Single by Tiësto featuring BT

from the album Elements of Life
- Released: July 2007
- Recorded: 2007
- Genre: Progressive trance
- Length: 3:27 (Radio Edit)
- Label: Magik Muzik; Black Hole; Ultra;
- Songwriters: Brian Transeau; Tijs Verwest;
- Producers: BT; Tiësto; DJ Waakop Reijers;

Tiësto singles chronology
| "In the Dark" (2007) | "Break My Fall" (2007) | "Ride" (2008) |

BT singles chronology
| "Love Comes Again" (2004) | "Break My Fall" (2007) | "The Rose of Jericho" (2009) |

= Break My Fall =

2007 single song by Tiësto featuring BT

"Break My Fall" is a single track by Tiësto with vocals from BT released in July 2007. This song is off the album Elements of Life.

==Music video==
The music video for the song features BT.

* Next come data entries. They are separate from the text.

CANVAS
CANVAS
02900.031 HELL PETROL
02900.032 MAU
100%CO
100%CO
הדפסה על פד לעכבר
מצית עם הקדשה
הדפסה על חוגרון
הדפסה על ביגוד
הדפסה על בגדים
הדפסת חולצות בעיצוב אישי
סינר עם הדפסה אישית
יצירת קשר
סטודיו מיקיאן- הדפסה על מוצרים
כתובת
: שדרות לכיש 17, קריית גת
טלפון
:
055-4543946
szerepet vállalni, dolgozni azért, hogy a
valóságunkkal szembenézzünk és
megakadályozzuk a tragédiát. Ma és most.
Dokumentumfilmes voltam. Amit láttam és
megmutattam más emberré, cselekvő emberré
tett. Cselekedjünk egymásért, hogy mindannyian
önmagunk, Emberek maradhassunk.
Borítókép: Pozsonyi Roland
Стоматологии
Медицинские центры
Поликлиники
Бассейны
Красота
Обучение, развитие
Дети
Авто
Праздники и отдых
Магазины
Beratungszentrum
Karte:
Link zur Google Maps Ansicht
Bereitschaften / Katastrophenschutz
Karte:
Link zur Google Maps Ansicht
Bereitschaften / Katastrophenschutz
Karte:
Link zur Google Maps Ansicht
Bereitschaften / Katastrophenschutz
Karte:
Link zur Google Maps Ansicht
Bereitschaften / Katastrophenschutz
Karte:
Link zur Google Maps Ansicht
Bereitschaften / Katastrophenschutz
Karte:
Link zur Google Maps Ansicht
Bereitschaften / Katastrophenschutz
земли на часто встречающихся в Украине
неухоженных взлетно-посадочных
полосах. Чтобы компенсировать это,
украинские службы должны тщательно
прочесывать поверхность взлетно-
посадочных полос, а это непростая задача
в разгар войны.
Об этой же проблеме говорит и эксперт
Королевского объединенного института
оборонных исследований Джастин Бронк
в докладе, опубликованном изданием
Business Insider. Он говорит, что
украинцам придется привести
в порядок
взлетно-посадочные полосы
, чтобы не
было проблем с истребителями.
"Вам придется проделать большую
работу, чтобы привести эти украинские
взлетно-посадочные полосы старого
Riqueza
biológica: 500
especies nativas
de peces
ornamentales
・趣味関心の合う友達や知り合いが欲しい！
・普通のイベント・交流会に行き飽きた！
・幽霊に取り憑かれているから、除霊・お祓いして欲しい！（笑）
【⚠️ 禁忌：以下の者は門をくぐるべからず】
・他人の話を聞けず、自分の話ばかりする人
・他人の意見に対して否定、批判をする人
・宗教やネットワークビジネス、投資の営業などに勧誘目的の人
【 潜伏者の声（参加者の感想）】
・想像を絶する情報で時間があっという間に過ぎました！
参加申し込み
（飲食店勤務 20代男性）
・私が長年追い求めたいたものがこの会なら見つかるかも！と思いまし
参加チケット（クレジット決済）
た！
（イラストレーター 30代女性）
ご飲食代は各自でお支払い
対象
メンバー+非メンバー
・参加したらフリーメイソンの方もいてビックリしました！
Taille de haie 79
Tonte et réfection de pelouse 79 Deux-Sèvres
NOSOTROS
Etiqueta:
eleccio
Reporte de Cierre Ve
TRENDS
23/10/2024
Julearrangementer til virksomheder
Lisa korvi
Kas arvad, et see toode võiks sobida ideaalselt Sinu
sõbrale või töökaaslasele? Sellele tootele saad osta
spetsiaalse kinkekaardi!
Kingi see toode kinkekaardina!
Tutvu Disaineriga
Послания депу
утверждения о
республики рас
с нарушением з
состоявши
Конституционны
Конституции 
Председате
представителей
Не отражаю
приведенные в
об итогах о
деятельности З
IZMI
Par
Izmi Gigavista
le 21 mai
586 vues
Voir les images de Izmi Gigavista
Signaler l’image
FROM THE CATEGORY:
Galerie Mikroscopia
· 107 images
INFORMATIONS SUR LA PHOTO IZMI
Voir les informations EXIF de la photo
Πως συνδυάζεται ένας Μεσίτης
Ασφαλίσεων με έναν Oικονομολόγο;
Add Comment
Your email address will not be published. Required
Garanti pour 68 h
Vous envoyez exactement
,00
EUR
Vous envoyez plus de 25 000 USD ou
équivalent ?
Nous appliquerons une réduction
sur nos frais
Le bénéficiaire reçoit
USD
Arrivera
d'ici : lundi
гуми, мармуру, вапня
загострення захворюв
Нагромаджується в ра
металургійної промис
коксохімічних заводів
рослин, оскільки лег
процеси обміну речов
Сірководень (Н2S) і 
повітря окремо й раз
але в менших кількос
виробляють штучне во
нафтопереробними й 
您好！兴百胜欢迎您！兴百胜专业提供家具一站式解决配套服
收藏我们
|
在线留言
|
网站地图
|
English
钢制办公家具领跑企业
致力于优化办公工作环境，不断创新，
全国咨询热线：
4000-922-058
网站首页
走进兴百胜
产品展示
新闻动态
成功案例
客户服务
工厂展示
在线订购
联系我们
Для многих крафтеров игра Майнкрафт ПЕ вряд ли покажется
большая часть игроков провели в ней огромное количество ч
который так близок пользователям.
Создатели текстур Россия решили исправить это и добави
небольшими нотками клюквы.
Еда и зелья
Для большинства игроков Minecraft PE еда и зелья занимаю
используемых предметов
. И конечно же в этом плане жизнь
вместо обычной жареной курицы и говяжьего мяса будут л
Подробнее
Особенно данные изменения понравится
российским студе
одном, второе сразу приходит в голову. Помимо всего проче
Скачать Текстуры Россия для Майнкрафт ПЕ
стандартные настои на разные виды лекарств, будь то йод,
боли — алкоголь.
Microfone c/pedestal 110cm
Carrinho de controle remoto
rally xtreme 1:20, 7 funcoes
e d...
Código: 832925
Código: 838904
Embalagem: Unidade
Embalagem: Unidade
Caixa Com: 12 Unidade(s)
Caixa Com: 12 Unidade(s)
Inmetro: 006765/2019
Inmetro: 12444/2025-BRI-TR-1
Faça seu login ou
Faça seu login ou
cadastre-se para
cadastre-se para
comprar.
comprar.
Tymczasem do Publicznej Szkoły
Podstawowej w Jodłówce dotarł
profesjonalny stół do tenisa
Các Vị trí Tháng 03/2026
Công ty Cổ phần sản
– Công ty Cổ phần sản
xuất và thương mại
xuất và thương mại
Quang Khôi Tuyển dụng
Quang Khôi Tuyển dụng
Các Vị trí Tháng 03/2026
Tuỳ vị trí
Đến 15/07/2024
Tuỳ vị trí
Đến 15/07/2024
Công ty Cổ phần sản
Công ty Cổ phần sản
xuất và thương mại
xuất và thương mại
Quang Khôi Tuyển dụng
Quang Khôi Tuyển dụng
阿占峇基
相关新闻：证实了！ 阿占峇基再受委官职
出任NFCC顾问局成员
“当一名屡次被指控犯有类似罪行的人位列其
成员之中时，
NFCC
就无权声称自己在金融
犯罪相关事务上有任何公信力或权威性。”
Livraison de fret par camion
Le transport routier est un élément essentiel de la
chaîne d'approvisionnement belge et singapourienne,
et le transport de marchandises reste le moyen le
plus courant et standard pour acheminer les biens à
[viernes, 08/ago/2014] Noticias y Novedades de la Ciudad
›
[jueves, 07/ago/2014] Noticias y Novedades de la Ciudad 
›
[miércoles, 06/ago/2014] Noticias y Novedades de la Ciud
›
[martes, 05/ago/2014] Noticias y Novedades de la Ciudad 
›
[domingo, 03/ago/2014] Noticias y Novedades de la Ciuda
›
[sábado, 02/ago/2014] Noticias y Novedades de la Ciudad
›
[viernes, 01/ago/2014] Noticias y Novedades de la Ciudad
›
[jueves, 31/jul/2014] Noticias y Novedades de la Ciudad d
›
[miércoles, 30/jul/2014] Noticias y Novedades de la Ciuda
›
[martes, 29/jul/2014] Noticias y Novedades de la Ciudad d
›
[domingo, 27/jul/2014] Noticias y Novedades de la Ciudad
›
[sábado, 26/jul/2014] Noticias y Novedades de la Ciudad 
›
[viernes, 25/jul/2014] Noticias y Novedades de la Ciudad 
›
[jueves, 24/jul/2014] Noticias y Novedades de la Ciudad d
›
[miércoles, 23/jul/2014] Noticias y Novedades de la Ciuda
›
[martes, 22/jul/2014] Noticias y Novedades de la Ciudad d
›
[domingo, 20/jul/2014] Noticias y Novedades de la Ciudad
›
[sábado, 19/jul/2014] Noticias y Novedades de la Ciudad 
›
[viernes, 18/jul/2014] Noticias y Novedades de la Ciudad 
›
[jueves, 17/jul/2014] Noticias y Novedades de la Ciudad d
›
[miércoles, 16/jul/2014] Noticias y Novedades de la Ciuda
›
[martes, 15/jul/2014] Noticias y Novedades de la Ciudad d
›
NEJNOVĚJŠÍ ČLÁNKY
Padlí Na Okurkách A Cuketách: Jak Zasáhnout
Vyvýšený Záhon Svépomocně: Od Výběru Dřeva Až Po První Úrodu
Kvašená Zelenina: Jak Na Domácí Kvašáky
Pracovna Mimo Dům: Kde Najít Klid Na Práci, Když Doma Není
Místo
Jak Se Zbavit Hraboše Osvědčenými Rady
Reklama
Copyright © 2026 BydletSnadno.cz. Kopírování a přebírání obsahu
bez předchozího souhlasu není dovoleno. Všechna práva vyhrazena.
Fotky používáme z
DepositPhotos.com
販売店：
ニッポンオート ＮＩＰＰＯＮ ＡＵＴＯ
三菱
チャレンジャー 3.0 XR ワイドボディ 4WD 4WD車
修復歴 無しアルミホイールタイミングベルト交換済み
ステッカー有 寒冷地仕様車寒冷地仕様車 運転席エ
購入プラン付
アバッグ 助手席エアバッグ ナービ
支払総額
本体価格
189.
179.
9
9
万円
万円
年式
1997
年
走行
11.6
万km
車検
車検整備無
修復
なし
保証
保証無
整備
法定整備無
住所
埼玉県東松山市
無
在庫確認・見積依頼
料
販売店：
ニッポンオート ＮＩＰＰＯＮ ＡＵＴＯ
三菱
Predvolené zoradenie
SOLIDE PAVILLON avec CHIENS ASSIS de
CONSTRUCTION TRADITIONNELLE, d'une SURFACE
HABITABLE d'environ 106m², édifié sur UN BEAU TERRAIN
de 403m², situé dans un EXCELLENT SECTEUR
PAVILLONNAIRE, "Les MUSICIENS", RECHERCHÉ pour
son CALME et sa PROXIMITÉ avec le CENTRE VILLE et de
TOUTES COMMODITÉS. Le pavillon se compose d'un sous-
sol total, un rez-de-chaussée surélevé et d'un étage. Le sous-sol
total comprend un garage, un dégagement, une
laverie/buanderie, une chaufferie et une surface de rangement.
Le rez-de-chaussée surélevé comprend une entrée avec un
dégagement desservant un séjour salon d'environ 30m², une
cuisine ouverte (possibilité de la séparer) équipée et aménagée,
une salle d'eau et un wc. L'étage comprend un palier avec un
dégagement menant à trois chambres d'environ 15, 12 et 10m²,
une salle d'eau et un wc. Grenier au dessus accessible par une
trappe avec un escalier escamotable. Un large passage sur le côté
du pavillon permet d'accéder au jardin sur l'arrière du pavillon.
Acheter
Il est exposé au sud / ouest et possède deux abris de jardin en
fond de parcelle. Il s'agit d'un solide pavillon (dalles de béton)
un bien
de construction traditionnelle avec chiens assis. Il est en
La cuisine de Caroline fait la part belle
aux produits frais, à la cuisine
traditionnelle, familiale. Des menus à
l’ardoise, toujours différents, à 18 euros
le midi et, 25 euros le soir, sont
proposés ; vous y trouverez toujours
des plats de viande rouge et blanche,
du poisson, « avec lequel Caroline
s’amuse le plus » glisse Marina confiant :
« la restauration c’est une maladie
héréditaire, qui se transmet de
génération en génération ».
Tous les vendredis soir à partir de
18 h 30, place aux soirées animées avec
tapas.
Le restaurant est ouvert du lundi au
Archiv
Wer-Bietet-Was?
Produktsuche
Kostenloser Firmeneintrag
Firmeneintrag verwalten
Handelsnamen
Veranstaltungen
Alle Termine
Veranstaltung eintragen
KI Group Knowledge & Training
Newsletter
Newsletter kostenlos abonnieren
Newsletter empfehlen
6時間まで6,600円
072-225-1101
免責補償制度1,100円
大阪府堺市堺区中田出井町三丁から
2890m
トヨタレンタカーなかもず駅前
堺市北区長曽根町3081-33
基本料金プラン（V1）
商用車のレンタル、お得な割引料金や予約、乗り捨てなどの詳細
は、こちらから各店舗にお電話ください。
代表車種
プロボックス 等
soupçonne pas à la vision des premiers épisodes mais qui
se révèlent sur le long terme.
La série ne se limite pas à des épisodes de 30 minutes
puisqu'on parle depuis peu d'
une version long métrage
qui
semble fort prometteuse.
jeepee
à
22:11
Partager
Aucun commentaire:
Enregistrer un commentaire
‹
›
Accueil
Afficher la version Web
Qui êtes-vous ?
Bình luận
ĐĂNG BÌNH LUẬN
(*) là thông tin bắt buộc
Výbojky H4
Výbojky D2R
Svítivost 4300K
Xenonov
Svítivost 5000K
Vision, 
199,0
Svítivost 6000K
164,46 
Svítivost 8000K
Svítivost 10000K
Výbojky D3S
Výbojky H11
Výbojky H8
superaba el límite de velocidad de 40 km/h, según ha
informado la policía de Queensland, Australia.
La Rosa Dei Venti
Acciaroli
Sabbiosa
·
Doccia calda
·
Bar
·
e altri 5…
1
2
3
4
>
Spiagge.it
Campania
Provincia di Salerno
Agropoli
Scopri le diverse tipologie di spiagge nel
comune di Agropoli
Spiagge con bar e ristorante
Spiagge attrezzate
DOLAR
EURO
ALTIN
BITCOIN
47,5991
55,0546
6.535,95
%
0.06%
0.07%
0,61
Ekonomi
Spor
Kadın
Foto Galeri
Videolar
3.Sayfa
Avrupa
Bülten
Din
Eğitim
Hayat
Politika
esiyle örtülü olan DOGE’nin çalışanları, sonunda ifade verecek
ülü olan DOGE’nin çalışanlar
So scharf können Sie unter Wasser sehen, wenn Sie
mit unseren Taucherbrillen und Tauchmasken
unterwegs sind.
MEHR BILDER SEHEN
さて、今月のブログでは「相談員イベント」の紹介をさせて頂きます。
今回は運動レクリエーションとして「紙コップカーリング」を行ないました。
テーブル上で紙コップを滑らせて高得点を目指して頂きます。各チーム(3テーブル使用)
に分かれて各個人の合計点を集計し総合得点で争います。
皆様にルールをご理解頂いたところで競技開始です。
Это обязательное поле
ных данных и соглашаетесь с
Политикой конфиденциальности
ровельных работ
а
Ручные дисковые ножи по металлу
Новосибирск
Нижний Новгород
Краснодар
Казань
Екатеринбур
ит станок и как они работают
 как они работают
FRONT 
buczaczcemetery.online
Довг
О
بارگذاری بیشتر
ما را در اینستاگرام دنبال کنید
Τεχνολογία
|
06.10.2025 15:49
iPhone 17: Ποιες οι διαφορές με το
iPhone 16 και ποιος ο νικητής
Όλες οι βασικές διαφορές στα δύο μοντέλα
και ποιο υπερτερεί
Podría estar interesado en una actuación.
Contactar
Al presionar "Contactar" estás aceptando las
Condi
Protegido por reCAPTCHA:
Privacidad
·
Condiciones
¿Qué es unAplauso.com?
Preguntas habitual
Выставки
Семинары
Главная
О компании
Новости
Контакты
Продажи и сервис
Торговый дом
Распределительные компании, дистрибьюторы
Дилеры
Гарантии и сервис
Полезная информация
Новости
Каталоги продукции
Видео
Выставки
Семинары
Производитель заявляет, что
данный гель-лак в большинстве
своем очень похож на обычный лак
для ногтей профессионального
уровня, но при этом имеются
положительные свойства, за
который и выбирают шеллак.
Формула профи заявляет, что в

==Formats and track listings==

12" vinyl single (Magik Muzik/July 2007/Netherlands)
| No. | Title | Length |
|---|---|---|
| 1. | "Break My Fall (Richard Durand Remix)" | 7:39 |
| 2. | "Break My Fall (Jerry Ropero vs. NBG Afterhours Mix)" | 8:37 |

12" vinyl single (S2 Records/July 2007/Switzerland)
| No. | Title | Length |
|---|---|---|
| 1. | "Break My Fall (Airbase Remix)" | 8:25 |
| 2. | "Break My Fall (Richard Durand Remix)" | 7:39 |
| 3. | "Break My Fall (Jerry Ropero vs NBG Afterhours Remix)" | 8:37 |
| 4. | "Break My Fall (Adam Kay + Pettigrew + Soha Remix)" | 7:54 |

Compact disc/digital download (Ultra/August 14, 2007/United States of America)
| No. | Title | Length |
|---|---|---|
| 1. | "Break My Fall (Radio Edit)" | 3:27 |
| 2. | "Break My Fall (Airbase Remix)" | 8:26 |
| 3. | "Break My Fall (Adam Kay + Pettigrew + Soha Remix)" | 7:56 |
| 4. | "Break My Fall (Richard Durand Remix)" | 7:39 |
| 5. | "Break My Fall (Jerry Ropero vs. NBG Afterhouse Remix)" | 8:38 |

==Release history==

| Region | Date |
|---|---|
| Netherlands | July 2007 |
| United States | August 14, 2007 |

==Charts==

| Chart (2007) | Peak position |
|---|---|
| Belgium (Ultratip Bubbling Under Flanders) | 9 |
| Finland (Suomen virallinen lista) | 7 |
| Latvia Singles Chart^{[citation needed]} | 13 |
| Netherlands (Dutch Top 40) | 13 |
| Netherlands (Single Top 100) | 13 |

==Lyrics==
- The title for the song is mentioned on the lyrics of "Shame" by BT from his album Movement in Still Life.
- "Dynamic symmetry combine" is from one of the verses. "Dynamic Symmetry" is the name of a track on BT's 2006 album This Binary Universe.